▶ Task objective
Return every entry exactly as written, with the pictures removed.

▶ Task material
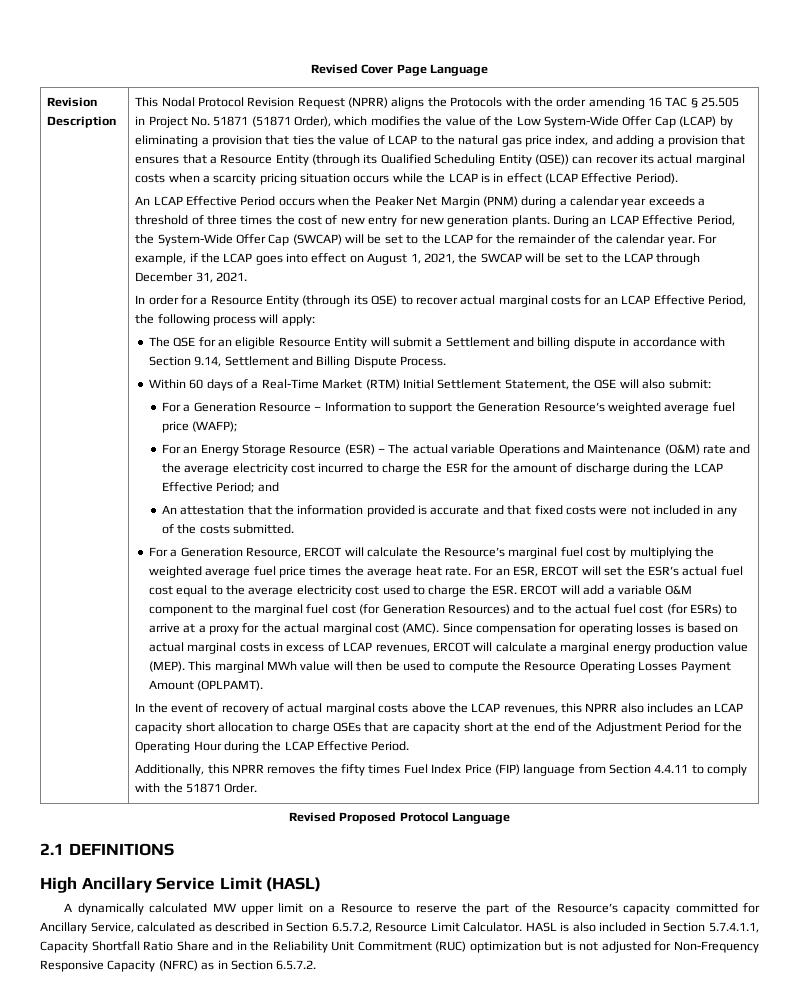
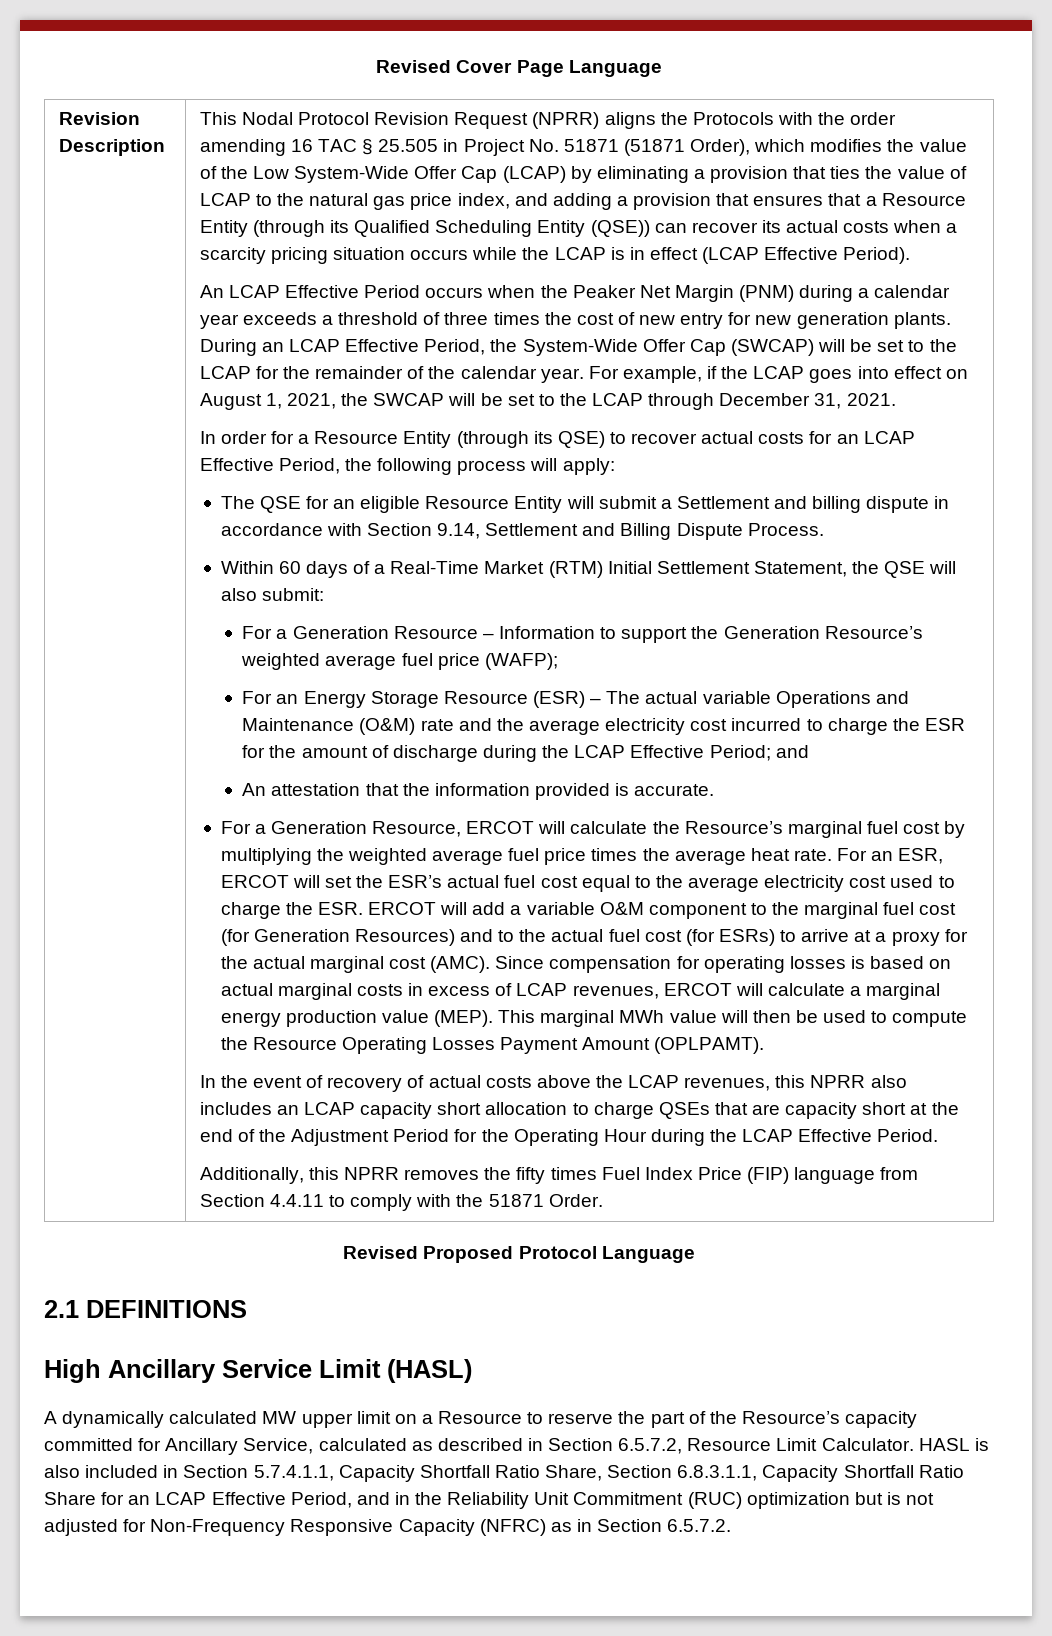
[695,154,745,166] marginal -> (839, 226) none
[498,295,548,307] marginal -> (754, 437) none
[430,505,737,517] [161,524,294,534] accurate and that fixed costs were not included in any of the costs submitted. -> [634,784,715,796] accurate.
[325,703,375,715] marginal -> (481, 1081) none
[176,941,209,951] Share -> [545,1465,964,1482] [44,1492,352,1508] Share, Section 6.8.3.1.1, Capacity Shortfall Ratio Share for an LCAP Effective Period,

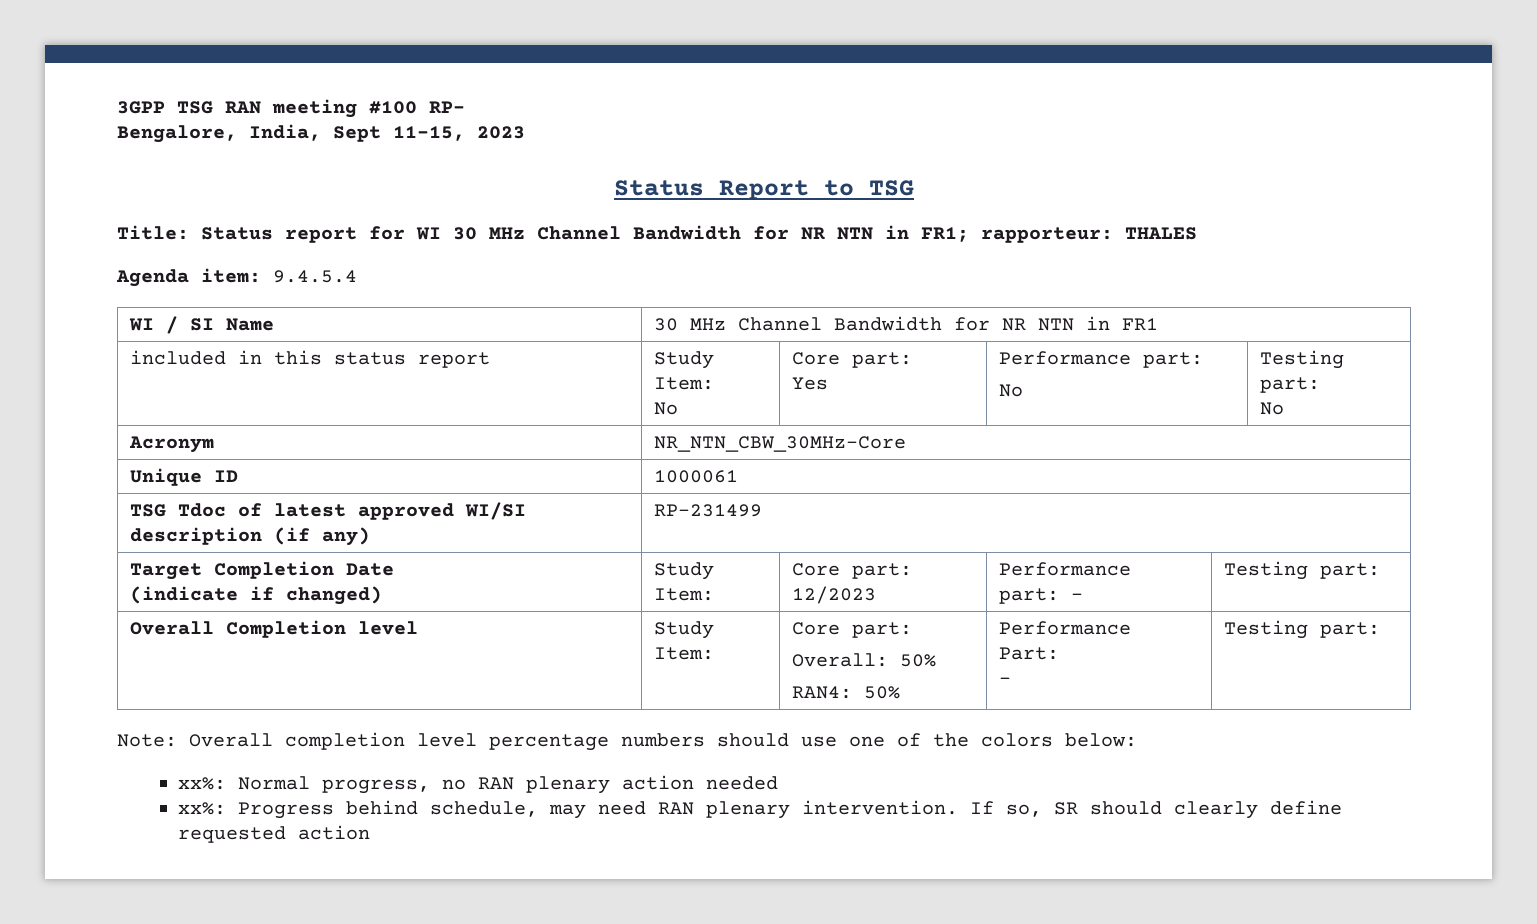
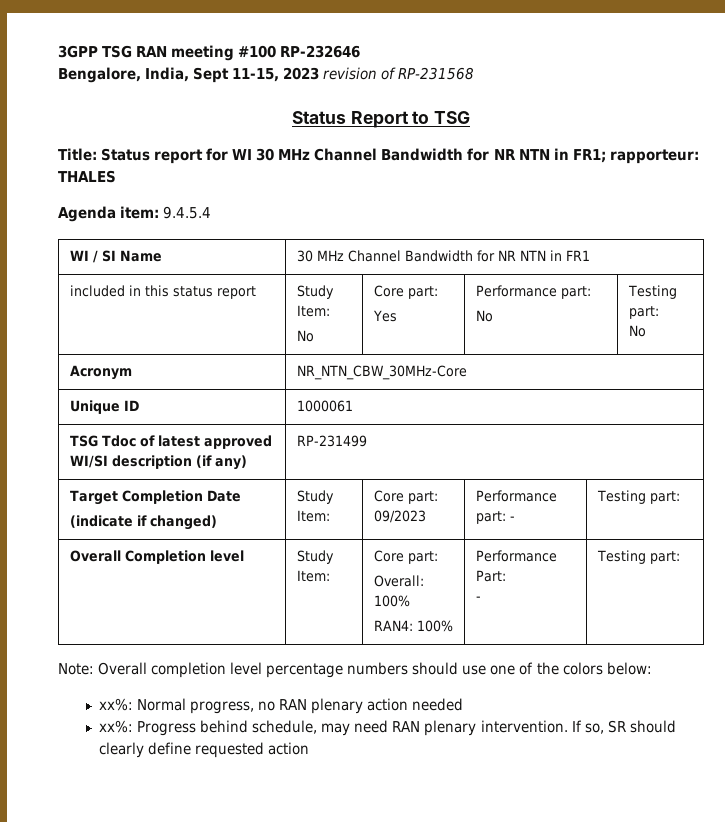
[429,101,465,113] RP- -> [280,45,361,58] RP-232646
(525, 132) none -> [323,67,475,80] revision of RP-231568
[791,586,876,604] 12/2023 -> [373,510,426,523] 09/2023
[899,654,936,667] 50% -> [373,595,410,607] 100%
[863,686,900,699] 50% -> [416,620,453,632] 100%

▶ Problem solution
[695,154,745,166] marginal -> (839, 226) none
[498,295,548,307] marginal -> (754, 437) none
[430,505,737,517] [161,524,294,534] accurate and that fixed costs were not included in any of the costs submitted. -> [634,784,715,796] accurate.
[325,703,375,715] marginal -> (481, 1081) none
[176,941,209,951] Share -> [545,1465,964,1482] [44,1492,352,1508] Share, Section 6.8.3.1.1, Capacity Shortfall Ratio Share for an LCAP Effective Period,

[429,101,465,113] RP- -> [280,45,361,58] RP-232646
(525, 132) none -> [323,67,475,80] revision of RP-231568
[791,586,876,604] 12/2023 -> [373,510,426,523] 09/2023
[899,654,936,667] 50% -> [373,595,410,607] 100%
[863,686,900,699] 50% -> [416,620,453,632] 100%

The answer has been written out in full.